El neuropsicólogo escocés David Weeks publicó en 1995 un libro sobre la excentricidad en el que concluía que quienes poseían esta peculiaridad eran más felices, consumían menos drogas y eran muy creativos. También calculaba que sólo había un excéntrico por cada 5.000 o 10.000 personas, lo cual me parece bajísimo. Creo que Weeks sólo se refería a los raros geniales, y eso, claro, es afinar mucho. Pero basta con mirar de cerca a tus vecinos para advertir que los seres humanos somos un hervor de extravagancias.
Y si no, consulta en Internet los récords Guinness más estrafalarios y pásmate ante las cosas a las que la gente se dedica. Hay un récord para saltar 100 metros vallas con aletas de bucear en los pies, una suprema tontería que hace la carrera dificilísima (¿cómo se le ocurriría a alguien semejante idea?). Otros doblan sartenes de aluminio con las manos, o arrastran camiones tirando con una oreja, o con el pene, los dientes, el pelo e incluso uno “con la cuenca de los ojos”, que no sé muy bien qué espeluznante cosa significa. Todas estas actividades, por extrañas que parezcan, tienen numerosos competidores y son retos exigentes que obligan a largos y duros entrenamientos. La ambición de una vida.
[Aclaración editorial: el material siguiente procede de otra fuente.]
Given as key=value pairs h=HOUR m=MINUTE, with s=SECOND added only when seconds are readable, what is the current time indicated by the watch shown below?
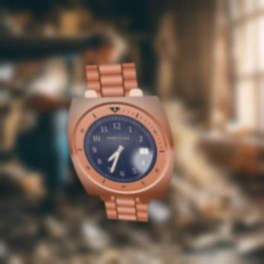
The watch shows h=7 m=34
Este artículo se ha cocido en mi cabeza tras leer que un francés de 71 años zarpó a finales de diciembre de las islas Canarias encerrado dentro de una especie de barril naranja, con el que espera llegar al Caribe en tres meses, impulsado tan sólo por el oleaje. Viva la excentricidad, me dije, divertida ante un proyecto tan loco que, por otra parte, va a servir de estudio sobre los efectos de la soledad en el encierro. No es el único que se mete en estos líos. Por ejemplo, también me fascina que se hayan presentado miles de personas al proyecto Mars One, que pretende enviar 24 colonos a Marte en 2027, en un viaje sin retorno. Ahora Mars One está en entredicho (se habla incluso de estafa), pero los aspirantes acudieron honestamente, dispuestos a irse a Marte para el resto de su vida. ¿No es formidable esa temeridad, esa excentricidad? ¿Por qué se empeña el ser humano en hacer cosas tan peligrosas y tan inútiles como, pongamos, subir hasta la cumbre del Everest? Pues simplemente porque la montaña está ahí. La curiosidad, el amor al reto, la necesidad de lograr algo distinto y una gloriosa chifladura forman parte de la condición humana. Sin los raros, aún seguiríamos en las cavernas.